Stored data entries

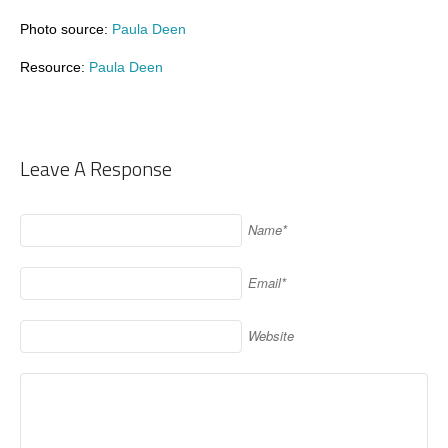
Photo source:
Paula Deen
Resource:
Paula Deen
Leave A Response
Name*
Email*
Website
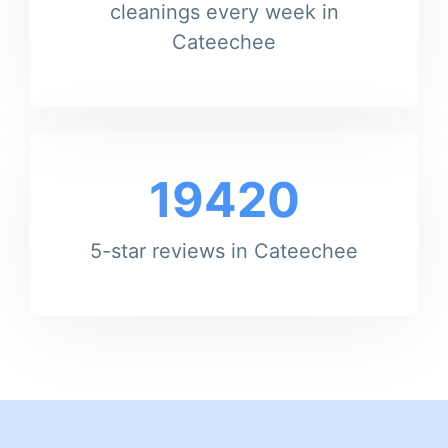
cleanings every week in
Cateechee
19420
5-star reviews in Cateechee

--

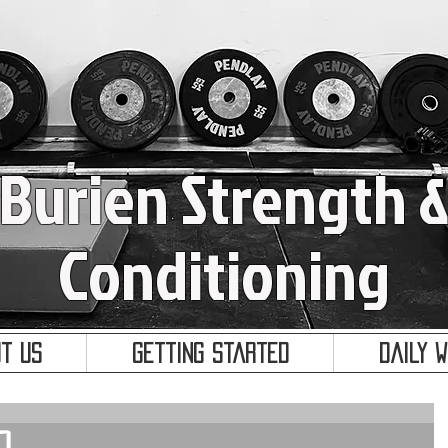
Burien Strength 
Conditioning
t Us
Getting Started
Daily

**EXERCISE INSTRUCTIONS**
Go through the records above and return every line that holds the string "Cateechee".

**WRITTEN ANSWER**
Cateechee
5-star reviews in Cateechee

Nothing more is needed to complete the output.